◆ Exercise prompt ◆
Report every line that contains the string "китайских", copying each such line in full. Matching is case-sensitive.

○ ○ ○

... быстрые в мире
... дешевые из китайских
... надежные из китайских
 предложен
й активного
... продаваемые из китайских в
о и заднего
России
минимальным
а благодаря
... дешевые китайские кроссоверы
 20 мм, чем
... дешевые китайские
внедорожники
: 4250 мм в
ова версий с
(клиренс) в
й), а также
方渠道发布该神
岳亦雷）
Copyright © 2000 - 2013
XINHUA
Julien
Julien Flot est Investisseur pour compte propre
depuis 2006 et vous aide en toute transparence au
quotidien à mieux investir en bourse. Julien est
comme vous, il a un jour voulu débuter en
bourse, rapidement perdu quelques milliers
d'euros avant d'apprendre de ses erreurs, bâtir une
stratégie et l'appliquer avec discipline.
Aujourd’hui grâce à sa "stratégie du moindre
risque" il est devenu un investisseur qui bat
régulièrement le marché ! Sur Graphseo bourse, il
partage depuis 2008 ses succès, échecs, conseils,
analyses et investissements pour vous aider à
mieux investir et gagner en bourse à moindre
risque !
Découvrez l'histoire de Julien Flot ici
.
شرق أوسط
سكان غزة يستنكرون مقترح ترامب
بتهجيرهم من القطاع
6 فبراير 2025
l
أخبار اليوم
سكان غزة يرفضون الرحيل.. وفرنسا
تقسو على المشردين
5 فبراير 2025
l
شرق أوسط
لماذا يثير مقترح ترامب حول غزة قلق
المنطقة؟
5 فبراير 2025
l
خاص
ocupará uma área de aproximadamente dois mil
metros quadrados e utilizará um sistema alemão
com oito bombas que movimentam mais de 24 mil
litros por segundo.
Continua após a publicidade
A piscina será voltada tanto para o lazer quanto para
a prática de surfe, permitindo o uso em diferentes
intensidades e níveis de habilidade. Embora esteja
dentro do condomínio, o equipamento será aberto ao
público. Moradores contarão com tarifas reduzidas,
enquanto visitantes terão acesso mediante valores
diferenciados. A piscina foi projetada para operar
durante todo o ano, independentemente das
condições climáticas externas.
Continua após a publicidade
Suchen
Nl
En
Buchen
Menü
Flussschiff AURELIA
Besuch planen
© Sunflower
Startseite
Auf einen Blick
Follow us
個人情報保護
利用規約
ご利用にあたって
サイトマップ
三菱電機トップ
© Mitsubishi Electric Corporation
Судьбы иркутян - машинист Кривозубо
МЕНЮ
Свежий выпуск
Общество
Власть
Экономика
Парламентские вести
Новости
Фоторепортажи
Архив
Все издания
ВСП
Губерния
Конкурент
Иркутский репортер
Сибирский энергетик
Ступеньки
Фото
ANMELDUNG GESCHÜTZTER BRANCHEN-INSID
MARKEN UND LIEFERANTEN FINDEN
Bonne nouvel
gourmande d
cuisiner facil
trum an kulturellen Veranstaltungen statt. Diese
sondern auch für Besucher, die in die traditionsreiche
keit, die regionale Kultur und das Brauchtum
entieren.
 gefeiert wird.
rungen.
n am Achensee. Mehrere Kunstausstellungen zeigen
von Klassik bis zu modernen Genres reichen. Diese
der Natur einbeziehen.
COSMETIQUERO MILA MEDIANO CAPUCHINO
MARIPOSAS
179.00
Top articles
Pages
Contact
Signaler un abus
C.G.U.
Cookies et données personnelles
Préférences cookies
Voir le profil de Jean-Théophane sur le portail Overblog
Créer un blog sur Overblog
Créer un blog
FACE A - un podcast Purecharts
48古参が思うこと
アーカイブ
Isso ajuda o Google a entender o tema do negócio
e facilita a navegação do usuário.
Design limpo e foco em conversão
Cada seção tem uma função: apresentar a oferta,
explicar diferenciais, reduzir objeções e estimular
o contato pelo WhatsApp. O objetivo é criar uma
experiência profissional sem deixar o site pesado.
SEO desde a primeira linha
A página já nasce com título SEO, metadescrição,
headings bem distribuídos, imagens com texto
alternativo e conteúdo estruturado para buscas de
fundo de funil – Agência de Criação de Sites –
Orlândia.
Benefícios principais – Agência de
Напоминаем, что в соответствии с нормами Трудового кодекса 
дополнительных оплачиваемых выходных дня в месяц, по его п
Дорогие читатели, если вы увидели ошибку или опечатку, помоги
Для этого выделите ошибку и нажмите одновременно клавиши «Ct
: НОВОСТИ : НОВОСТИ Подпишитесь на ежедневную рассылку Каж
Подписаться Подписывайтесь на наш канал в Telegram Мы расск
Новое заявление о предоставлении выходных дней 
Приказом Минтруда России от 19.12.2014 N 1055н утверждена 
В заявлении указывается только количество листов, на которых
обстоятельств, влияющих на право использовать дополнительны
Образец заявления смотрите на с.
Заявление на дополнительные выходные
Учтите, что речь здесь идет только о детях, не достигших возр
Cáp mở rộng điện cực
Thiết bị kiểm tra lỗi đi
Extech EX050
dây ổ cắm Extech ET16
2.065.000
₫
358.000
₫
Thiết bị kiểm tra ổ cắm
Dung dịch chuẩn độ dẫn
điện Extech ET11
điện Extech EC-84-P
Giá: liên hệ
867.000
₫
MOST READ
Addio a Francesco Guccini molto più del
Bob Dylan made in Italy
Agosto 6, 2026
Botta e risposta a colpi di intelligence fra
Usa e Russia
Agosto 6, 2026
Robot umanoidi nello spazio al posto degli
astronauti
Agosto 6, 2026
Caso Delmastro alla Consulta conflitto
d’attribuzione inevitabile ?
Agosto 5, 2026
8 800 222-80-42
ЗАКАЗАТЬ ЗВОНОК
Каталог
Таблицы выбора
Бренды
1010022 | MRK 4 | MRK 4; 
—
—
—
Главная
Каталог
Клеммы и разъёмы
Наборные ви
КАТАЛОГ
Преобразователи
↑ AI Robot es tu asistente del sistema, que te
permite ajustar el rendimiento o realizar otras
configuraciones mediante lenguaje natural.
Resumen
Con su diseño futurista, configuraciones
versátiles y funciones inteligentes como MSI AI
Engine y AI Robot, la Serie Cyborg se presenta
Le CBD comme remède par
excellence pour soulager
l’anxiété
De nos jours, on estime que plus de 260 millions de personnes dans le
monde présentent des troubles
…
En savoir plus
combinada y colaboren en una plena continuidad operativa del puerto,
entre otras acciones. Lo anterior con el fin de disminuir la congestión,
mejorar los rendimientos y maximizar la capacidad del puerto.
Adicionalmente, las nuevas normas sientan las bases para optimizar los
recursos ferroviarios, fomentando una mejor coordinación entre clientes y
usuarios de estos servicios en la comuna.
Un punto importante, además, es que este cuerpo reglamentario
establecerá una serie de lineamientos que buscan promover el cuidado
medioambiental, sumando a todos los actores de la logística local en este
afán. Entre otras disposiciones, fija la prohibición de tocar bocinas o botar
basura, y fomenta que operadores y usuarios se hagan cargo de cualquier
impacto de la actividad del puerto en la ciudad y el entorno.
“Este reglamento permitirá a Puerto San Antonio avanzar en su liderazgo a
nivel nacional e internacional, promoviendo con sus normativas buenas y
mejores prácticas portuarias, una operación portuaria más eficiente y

○ ○ ○

◆ Your response ◆
... дешевые из китайских
... надежные из китайских
... продаваемые из китайских в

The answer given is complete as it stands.